Where To Find Irish Whiskeys In Honolulu Bars
Irish whiskeys are enjoying a renaissance, at home and in Honolulu.
Did you know? Irish whiskey gets distilled three times—once more than Scotch—yielding a whiskey that is generally lighter in color, boasting fewer impurities and a higher proof.
Photos: Michael Keany
With St. Patrick’s Day approaching (on a Monday this year), it’s worth noting that Irish whiskeys are having their moment in Honolulu bars.
It would take you nearly a month to try every bottle in the lineup at O’Toole’s—26, by our count—if you tried a different one every night. Keep an eye on irishpubhawaii.com for a schedule of monthly tastings (which also feature the pub’s equally wide range of Scotches and American whiskey) and for monthly whiskey specials.
Ferguson’s Irish Pub in the Dillingham Transportation building, also, is bringing the whiskey. It’s been nearly two years since an extensive renovation to this small Bishop Street pub and, since then, partner and bar manager Brian Blair has expanded the lineup beyond the familiar Jameson and Bushmills to at least 13 mainly top shelf varieties. Says Blair, “The higher end Irish whiskeys seemed like a perfect fit for the classic, sophisticated neighborhood pub we’re building.” Blair is a fan of the stuff, more than happy to describe the qualities of the different labels to steer you to one you’ll love.
How different can Irish whiskey and Scotch whisky be, beyond the obvious disagreement over the spelling of “whisky?” Quite a bit. To cite just one key difference: Both start with malted barley—that is, barley seeds which have been soaked in water until they just begin to send out tiny shoots—but Irish distillers then dry their malted barley in closed kilns while the Scots do so over open peat fires, giving all Scotches their typical smoky, peaty quality.

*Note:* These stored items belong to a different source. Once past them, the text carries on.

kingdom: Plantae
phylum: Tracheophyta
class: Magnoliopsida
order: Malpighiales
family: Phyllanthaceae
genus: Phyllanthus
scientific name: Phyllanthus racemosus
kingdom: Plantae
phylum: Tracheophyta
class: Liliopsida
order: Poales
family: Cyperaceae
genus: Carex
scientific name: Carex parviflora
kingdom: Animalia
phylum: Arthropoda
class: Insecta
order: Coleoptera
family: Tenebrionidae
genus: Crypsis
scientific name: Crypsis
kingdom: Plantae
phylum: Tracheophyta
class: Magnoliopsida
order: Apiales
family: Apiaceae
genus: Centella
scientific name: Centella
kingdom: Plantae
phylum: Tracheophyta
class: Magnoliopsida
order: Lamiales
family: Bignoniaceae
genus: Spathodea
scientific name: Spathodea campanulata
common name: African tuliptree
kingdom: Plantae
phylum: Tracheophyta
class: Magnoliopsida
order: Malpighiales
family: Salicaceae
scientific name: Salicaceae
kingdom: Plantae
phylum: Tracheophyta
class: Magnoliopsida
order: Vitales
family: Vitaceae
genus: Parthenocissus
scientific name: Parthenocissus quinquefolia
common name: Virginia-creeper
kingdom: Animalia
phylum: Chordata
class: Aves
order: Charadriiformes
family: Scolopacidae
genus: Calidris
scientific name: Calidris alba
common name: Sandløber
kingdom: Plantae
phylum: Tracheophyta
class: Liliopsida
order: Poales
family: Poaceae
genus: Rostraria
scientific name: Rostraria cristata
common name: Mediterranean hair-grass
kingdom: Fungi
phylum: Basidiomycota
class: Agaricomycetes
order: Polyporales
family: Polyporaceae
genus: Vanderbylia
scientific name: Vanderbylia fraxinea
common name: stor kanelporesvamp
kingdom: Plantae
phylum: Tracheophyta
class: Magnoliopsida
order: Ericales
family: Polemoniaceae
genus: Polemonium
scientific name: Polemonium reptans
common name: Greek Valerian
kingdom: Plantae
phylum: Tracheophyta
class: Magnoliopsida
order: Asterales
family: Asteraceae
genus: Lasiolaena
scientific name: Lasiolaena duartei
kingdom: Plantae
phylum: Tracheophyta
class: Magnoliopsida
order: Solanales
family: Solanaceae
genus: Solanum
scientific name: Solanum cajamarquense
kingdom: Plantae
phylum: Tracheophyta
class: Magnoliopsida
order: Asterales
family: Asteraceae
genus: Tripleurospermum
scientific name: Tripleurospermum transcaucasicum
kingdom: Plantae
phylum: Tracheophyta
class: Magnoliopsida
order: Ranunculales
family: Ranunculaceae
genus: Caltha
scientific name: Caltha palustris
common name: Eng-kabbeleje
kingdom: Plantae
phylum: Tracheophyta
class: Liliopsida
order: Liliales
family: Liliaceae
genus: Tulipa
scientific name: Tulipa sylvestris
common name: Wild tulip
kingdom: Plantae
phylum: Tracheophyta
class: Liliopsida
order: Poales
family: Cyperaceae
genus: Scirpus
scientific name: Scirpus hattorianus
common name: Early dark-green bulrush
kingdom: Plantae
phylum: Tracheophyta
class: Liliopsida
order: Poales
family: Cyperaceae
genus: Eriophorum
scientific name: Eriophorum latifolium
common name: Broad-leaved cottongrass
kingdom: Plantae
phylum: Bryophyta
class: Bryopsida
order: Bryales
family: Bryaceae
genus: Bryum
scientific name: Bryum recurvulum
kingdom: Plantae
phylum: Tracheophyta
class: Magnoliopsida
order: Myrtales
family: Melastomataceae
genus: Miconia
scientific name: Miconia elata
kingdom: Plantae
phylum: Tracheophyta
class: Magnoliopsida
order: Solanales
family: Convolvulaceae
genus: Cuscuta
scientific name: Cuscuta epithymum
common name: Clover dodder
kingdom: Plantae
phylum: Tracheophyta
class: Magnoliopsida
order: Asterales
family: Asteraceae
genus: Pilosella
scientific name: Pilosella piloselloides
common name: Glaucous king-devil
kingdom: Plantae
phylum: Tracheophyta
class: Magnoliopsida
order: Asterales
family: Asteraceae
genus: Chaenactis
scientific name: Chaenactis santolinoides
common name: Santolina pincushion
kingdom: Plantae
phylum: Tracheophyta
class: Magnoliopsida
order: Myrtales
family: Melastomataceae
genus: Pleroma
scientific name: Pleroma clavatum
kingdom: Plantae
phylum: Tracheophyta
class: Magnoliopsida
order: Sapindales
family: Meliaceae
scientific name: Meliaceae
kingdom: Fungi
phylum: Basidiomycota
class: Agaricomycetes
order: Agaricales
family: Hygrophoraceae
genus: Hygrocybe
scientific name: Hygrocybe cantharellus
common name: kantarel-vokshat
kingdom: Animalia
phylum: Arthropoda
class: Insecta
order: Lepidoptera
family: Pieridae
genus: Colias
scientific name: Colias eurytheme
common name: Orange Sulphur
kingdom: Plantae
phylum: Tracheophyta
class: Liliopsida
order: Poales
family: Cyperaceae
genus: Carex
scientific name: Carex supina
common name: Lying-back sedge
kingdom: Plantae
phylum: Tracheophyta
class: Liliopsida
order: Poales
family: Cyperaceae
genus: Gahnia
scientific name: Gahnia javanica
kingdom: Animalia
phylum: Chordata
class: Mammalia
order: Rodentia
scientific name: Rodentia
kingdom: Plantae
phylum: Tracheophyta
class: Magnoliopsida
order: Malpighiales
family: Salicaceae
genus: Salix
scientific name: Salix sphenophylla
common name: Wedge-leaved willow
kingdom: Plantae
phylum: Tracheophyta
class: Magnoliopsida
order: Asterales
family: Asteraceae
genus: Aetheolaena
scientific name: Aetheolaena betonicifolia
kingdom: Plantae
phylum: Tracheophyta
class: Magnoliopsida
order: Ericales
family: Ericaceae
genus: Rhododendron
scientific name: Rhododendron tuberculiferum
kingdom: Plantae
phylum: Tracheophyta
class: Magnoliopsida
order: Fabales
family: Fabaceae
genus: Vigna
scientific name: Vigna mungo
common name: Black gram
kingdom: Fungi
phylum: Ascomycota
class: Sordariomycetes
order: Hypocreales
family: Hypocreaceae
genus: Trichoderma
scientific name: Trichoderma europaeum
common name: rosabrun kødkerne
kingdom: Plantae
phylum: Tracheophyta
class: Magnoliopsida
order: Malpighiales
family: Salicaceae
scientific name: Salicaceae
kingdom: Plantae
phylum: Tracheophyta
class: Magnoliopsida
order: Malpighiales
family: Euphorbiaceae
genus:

Thirsty? Here are a few of our favorites around town to try:
Powers Gold Irish Whiskey
A survivor, John Powers & Son was one of the three Irish distillers left standing by the 1970s. Caramel and a little spice, a good companion to Murph’s famed Gaelic steak.
$6, Murphy’s Bar and Grill, 2 Merchant St.
Kilbeggan and Midleton Very Rare
When the Kilbeggan distillery celebrated its 250th anniversary in 2007 it had something else to celebrate, namely, restarting production after a 53-year hiatus. A rougher pour, a bit raspy on the throat—think of it as the grit of a comeback kid. The Midleton? A clean, grassy revelation. Your wallet will be sorry you ever met it.
Kilbeggan, $6, and Midleton Very Rare, $25, O’Toole’s Irish Pub, 902 Nuuanu Ave.
Knappogue Castle 12-Year Single Malt
While we greatly enjoy the full-bodied Jameson 18 Year ($17), it’s the Knappogue that really thrills. Thin, light, slightly honeyed, it exemplifies the flavor and texture distinction between Irish whiskey and its Scottish, American and Canadian cousins.
$9, Ferguson’s Irish Pub, 729 Bishop St.
An Irish Affair
If you’re not quite ready for whiskey, neat, this cocktail makes good use of Irish whiskey’s signature lightness, combining it with lemon juice, Combier Orange Liqueur and a splash of VSOP for a bright, citrus-y experience.
$10, Pint and Jigger, 1936 S. King St.